Persistence Tricks

From DaVinci

Below follows an email conversation with Peter & Lutz regarding persistence tricks and deep copy implementations

Peter & Lutz, The questions below are related to resources, object copying and persistence.

  • In a callback function for a plug-in you have a handle to an object of AObject(which is derived from EObject), which can be used to traverse the model and retrieve port information etc. I would like to make a copy of the entire model,leave the original as it is, work and make modifications on the copied model and ultimately either save it under a new file name or possibly replace (if so requested by the user) the original model. That way the user could compare the before and after models. Does this make sense?
  • I believe you sent out directions to use the 'EcoreUtil' functionality in order to perform a 'deep' copy of an model. As far as I understand, I don't see how one can easily make a deep copy of an model without manually makeing sure that the inter-object references are maintained in the new model, i.e. associate individual objects to each other. I see the EcoreUtil.Copier and EcoreUtil.ContentTreeIterator classes, but it seems that the actual copy and copyAll methods are working on either collections of EObjects or individual objects. Is there something I am missing? Is there a simple way of making an in-memory clone of a model given an AObject root reference?
  • Is there any way to retrieve the corresponding resource (file information or reference) to an AObject? I know that OsateResourceManager contains the resource set, but I was curious if it was possible to retrieve the resource in a callback method only getting in a AObject reference. If I get the file information for an object, I figured that I could use that to parse up another model into memory, which should be equivalent to the model passed into the osate plug-in callback function.Does this sound totally backwards?
  • After I have managed to clone a model and run some algorithms, I'd like to save it to file (aaxl and aadl). I think I know how to go about this, but just as a check; I'd need to save the new model to a resource and add it to the OsateResourceManager, right? Then the new model will be shown in the osate gui next to the original model, right?

Thanks, Harry

Hi Harry,

if I remember correctly the EcoreUtil copy operation maintains references as follws: referenes to objects being copied are to the copied objects. references to objects in part that are not copied are to the original. I vaguely remember that I had at some point a small problem with the copier doing the references right - you might want to do a test.

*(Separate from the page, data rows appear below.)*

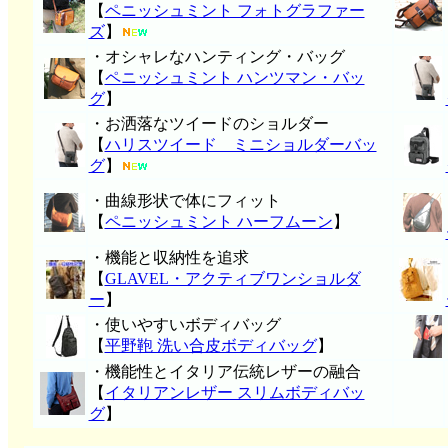
【
ペニッシュミント フォトグラファー
ズ
】
・オシャレなハンティング・バッグ
【
ペニッシュミント ハンツマン・バッ
グ
】
・お洒落なツイードのショルダー
【
ハリスツイード ミニショルダーバッ
グ
】
・曲線形状で体にフィット
【
ペニッシュミント ハーフムーン
】
・機能と収納性を追求
【
GLAVEL・アクティブワンショルダ
ー
】
・使いやすいボディバッグ
【
平野鞄 洗い合皮ボディバッグ
】
・機能性とイタリア伝統レザーの融合
【
イタリアンレザー スリムボディバッ
グ
】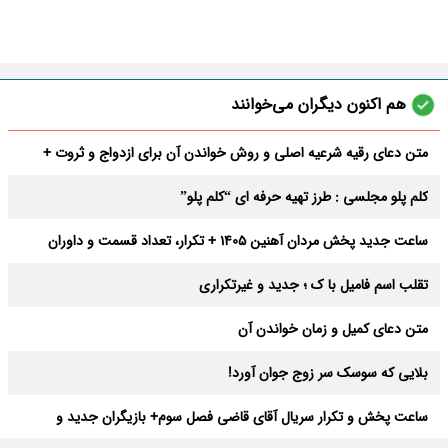
هم اکنون دیگران می‌خوانند
متن دعای رقیه شرعیه اصلی و روش خواندن آن برای ازدواج و ثروت +
عوارض
کلم پلو مجلسی : طرز تهیه حرفه ای “کلم پلو”
ساعت جدید پخش مردان آهنین 1405 + تکرار، تعداد قسمت و داوران
تقلب اسم فامیل با ک ؛ جدید و غیرتکراری
متن دعای کمیل و زمان خواندن آن
بلایی که سوسک سر زوج جوان آورد!
ساعت پخش و تکرار سریال آقای قاضی فصل سوم+ بازیگران جدید و
داستان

If you are trying to copy a model that is completely stored in a file you can do that through resources - as you indicate yourself. This is easy as well. Any Eobject has a method that returns the resource it is contained in (eResource). A quick and dirty way of getting a complete copy is to get a new resource for a different file name (OsateResoruceManager.getEmptyResource(newuri)); add the root object of your model to its content ( aobj.getRoot() and store it a res.getContents().add(root)). You then do a save OsateResourceManager.save(res). Finally, you do a reload of this resource which causes a separate copy of the model to be created in memory (OsateResoruceManager.reload(res)). An alternative is to change the the URI on the orginal resource, do a save, change the URI back to the original for this resource, and then do a OsateResoruceManager.getResource(newuri). Again we get a copy of the model.

Finally, if you do not want to clutter the OsateResourceSet that is used by the editors and analysis tools - it is maintained by OsateResoruceMaanger - you can create your own instance of that resource set and just do a getResource on that resourceset using the URI of the original resource aobj.eResource().getURI().

To get rid of the copy when doing it through the resource is to unload the resource as call on the resource itself). In case of your own resource set you then can delete the resoruce set; in the OSM case there is a removeResource function that does an unload and removes the resource object from the Osate maintained resoruce set.

Peter

Harry,

to create a deep copy you get the root object, which is of class AadlSpec, and call EcorUtil.copy(root). This will copy the object and, recursively, all objects that are contained. As a result you get a deep copy. References are handled as follows.

  • If the referenced object has been copied, the reference points to the copy.
  • If the referenced object has not been copied the reference will point to this object, unless it's a bidirectional reference. Bidirectional references will be dropped.

So the only place where you could run into trouble is with bidirectional references that are between objects in different resources. This can, for example, occur if you have a type in one package and implementations in other packages/specs. We also use bidirectional references in in connection with modes, but I don't know if the objects can be in different files. There may be other places where we use bidirectional references, I didn't check the complete metamodel.

The problem here is that it is non-obvious what it means to copy a model because a model can be split in multiple files. One could argue that a model consists of one AADL specification together with all directly and indirectly references packages. That means that you need to copy those packages also if the transformation changes them.